Task instructions
Every line below needs to be printed again exactly, without any of its pictures.

[Opening Given data section]

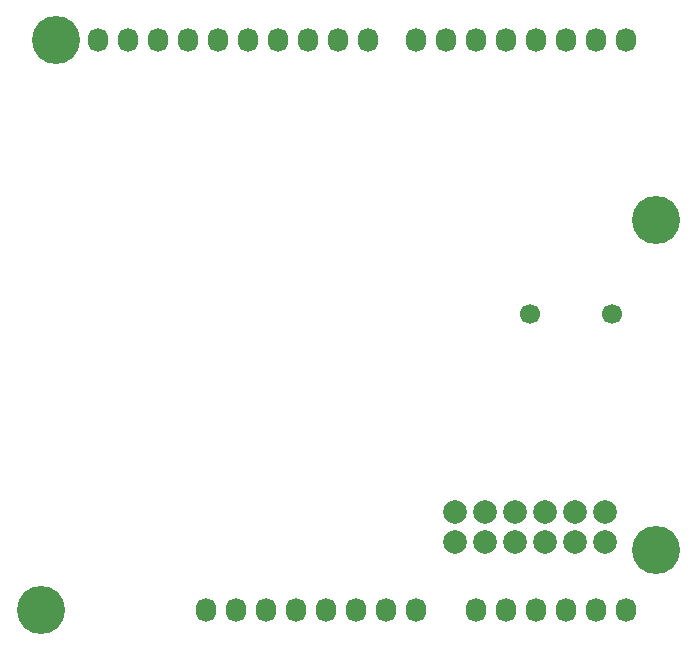
<source format=gbr>
G04 #@! TF.GenerationSoftware,KiCad,Pcbnew,(5.1.8)-1*
G04 #@! TF.CreationDate,2021-04-08T11:54:22-05:00*
G04 #@! TF.ProjectId,DEVLPR,4445564c-5052-42e6-9b69-6361645f7063,rev?*
G04 #@! TF.SameCoordinates,Original*
G04 #@! TF.FileFunction,Soldermask,Bot*
G04 #@! TF.FilePolarity,Negative*
%FSLAX46Y46*%
G04 Gerber Fmt 4.6, Leading zero omitted, Abs format (unit mm)*
G04 Created by KiCad (PCBNEW (5.1.8)-1) date 2021-04-08 11:54:22*
%MOMM*%
%LPD*%
G01*
G04 APERTURE LIST*
%ADD10C,1.700000*%
%ADD11C,2.000000*%
%ADD12O,1.727200X2.032000*%
%ADD13C,4.064000*%
G04 APERTURE END LIST*
D10*
X166366000Y-98806000D03*
X173366000Y-98806000D03*
D11*
X172720000Y-118110000D03*
X170180000Y-118110000D03*
X167640000Y-118110000D03*
X165100000Y-118110000D03*
X162560000Y-118110000D03*
X160020000Y-118110000D03*
X160020000Y-115570000D03*
X162560000Y-115570000D03*
X165100000Y-115570000D03*
X167640000Y-115570000D03*
X170180000Y-115570000D03*
X172720000Y-115570000D03*
D12*
X138938000Y-123825000D03*
X141478000Y-123825000D03*
X144018000Y-123825000D03*
X146558000Y-123825000D03*
X149098000Y-123825000D03*
X151638000Y-123825000D03*
X154178000Y-123825000D03*
X156718000Y-123825000D03*
X161798000Y-123825000D03*
X164338000Y-123825000D03*
X166878000Y-123825000D03*
X169418000Y-123825000D03*
X171958000Y-123825000D03*
X174498000Y-123825000D03*
X129794000Y-75565000D03*
X132334000Y-75565000D03*
X134874000Y-75565000D03*
X137414000Y-75565000D03*
X139954000Y-75565000D03*
X142494000Y-75565000D03*
X145034000Y-75565000D03*
X147574000Y-75565000D03*
X150114000Y-75565000D03*
X152654000Y-75565000D03*
X156718000Y-75565000D03*
X159258000Y-75565000D03*
X161798000Y-75565000D03*
X164338000Y-75565000D03*
X166878000Y-75565000D03*
X169418000Y-75565000D03*
X171958000Y-75565000D03*
X174498000Y-75565000D03*
D13*
X124968000Y-123825000D03*
X177038000Y-118745000D03*
X126238000Y-75565000D03*
X177038000Y-90805000D03*
M02*

</source>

[Closing Given data section]

Task output
<source format=gbr>
G04 #@! TF.GenerationSoftware,KiCad,Pcbnew,(5.1.8)-1*
G04 #@! TF.CreationDate,2021-04-08T11:54:22-05:00*
G04 #@! TF.ProjectId,DEVLPR,4445564c-5052-42e6-9b69-6361645f7063,rev?*
G04 #@! TF.SameCoordinates,Original*
G04 #@! TF.FileFunction,Soldermask,Bot*
G04 #@! TF.FilePolarity,Negative*
%FSLAX46Y46*%
G04 Gerber Fmt 4.6, Leading zero omitted, Abs format (unit mm)*
G04 Created by KiCad (PCBNEW (5.1.8)-1) date 2021-04-08 11:54:22*
%MOMM*%
%LPD*%
G01*
G04 APERTURE LIST*
%ADD10C,1.700000*%
%ADD11C,2.000000*%
%ADD12O,1.727200X2.032000*%
%ADD13C,4.064000*%
G04 APERTURE END LIST*
D10*
X166366000Y-98806000D03*
X173366000Y-98806000D03*
D11*
X172720000Y-118110000D03*
X170180000Y-118110000D03*
X167640000Y-118110000D03*
X165100000Y-118110000D03*
X162560000Y-118110000D03*
X160020000Y-118110000D03*
X160020000Y-115570000D03*
X162560000Y-115570000D03*
X165100000Y-115570000D03*
X167640000Y-115570000D03*
X170180000Y-115570000D03*
X172720000Y-115570000D03*
D12*
X138938000Y-123825000D03*
X141478000Y-123825000D03*
X144018000Y-123825000D03*
X146558000Y-123825000D03*
X149098000Y-123825000D03*
X151638000Y-123825000D03*
X154178000Y-123825000D03*
X156718000Y-123825000D03*
X161798000Y-123825000D03*
X164338000Y-123825000D03*
X166878000Y-123825000D03*
X169418000Y-123825000D03*
X171958000Y-123825000D03*
X174498000Y-123825000D03*
X129794000Y-75565000D03*
X132334000Y-75565000D03*
X134874000Y-75565000D03*
X137414000Y-75565000D03*
X139954000Y-75565000D03*
X142494000Y-75565000D03*
X145034000Y-75565000D03*
X147574000Y-75565000D03*
X150114000Y-75565000D03*
X152654000Y-75565000D03*
X156718000Y-75565000D03*
X159258000Y-75565000D03*
X161798000Y-75565000D03*
X164338000Y-75565000D03*
X166878000Y-75565000D03*
X169418000Y-75565000D03*
X171958000Y-75565000D03*
X174498000Y-75565000D03*
D13*
X124968000Y-123825000D03*
X177038000Y-118745000D03*
X126238000Y-75565000D03*
X177038000Y-90805000D03*
M02*

</source>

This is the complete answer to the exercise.